People are increasingly asked to judge creative work that may or may not come from a machine. The label attached to a poem or painting can shape how impressed we are before we have looked closely. A new set of experiments from China suggests that people rate art as less creative when it is labelled as made by artificial intelligence, yet the same label can work in its favour for idea generation tasks.
Researchers at Hangzhou Normal University and Shenzhen Polytechnic University ran three experiments. The findings appear in BMC Psychology. In the first, painting and poetry outputs were presented to participants as made by a human or by AI, although the works were identical.
The second experiment looked at works described as co-created, varying how the credit was shared between a human and AI. The third used a divergent thinking task, in which people list unusual uses for an everyday object. Again, the same output carried different labels. The abstract does not give sample sizes.
Divergent thinking is the ability to come up with many varied ideas in response to an open question. Perceived originality is how new or unusual a work seems to the person judging it. Attribution bias is the tendency to judge the same thing differently depending on who is credited.
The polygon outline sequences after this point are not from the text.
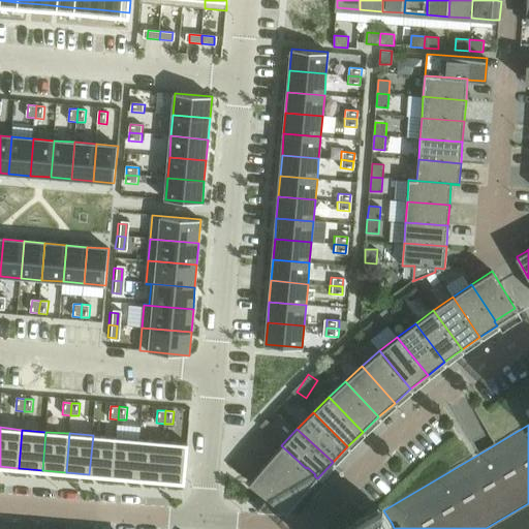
[(93,435),(89,474),(113,476),(116,437),(93,435)]
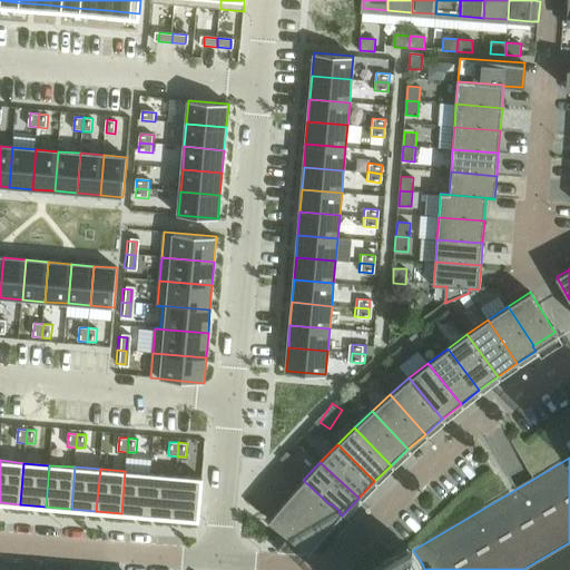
[(125,471),(121,513),(147,516),(150,473),(125,471)]
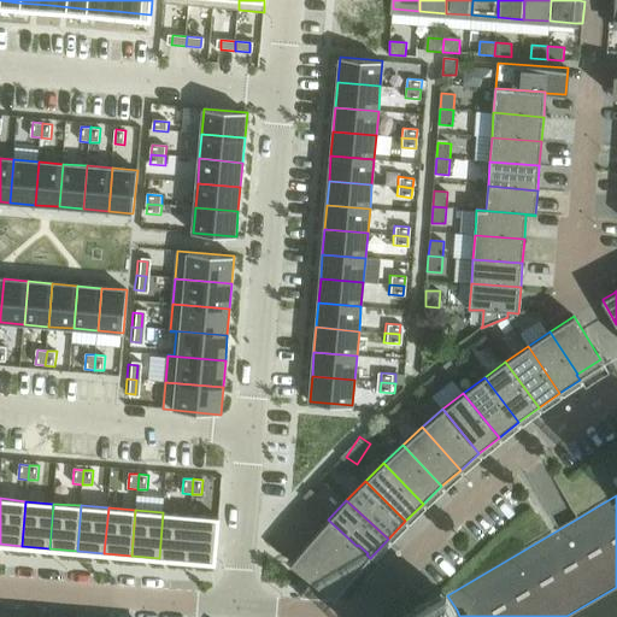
[(163,512),(159,558),(186,560),(191,515),(163,512)]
In the first experiment, outputs labelled as human were rated as more creative than identical outputs labelled as AI in artistic creation. The label alone changed the verdict. The content of the work was the same in both cases.
In the second, a label saying that a human had the ideas and AI assisted raised perceived originality in poetry. For painting, works credited mainly to humans stayed on top. The third experiment reversed the pattern, because the same divergent thinking output received higher creativity ratings when it carried an AI label.
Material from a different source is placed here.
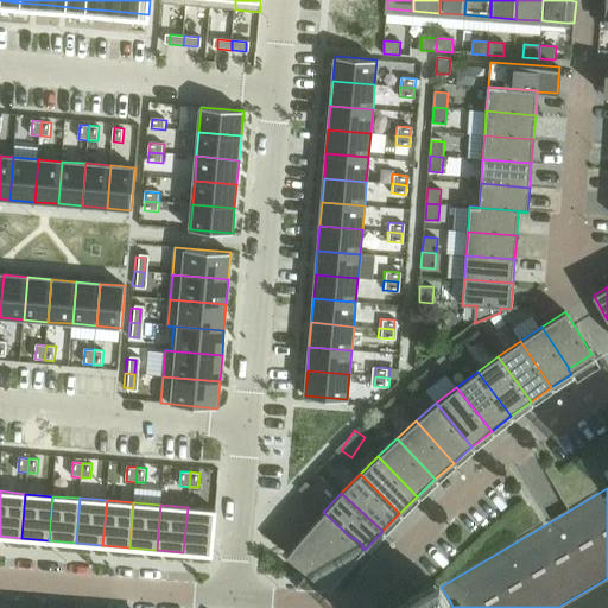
[(188,507),(183,552),(211,555),(215,510),(188,507)]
The authors read this as a domain-specific pattern. People appear to welcome collaboration with AI, yet still discount what AI contributes when the work is art. In idea generation, which is less tied to personal expression, the AI label did not carry that penalty.
The study has clear limits. The abstract reports no sample sizes or effect sizes, so how large or reliable the differences are cannot be judged here. The experiments tested a few tasks with materials made partly with AI tools, and ratings in a lab-style task may not predict how people respond to creative work in everyday life. The reasons for the pattern were not tested.
Earlier studies have found that people tend to devalue art when told an algorithm made it. This work suggests the bias is not universal, and that the type of task may decide whether an AI label helps or harms.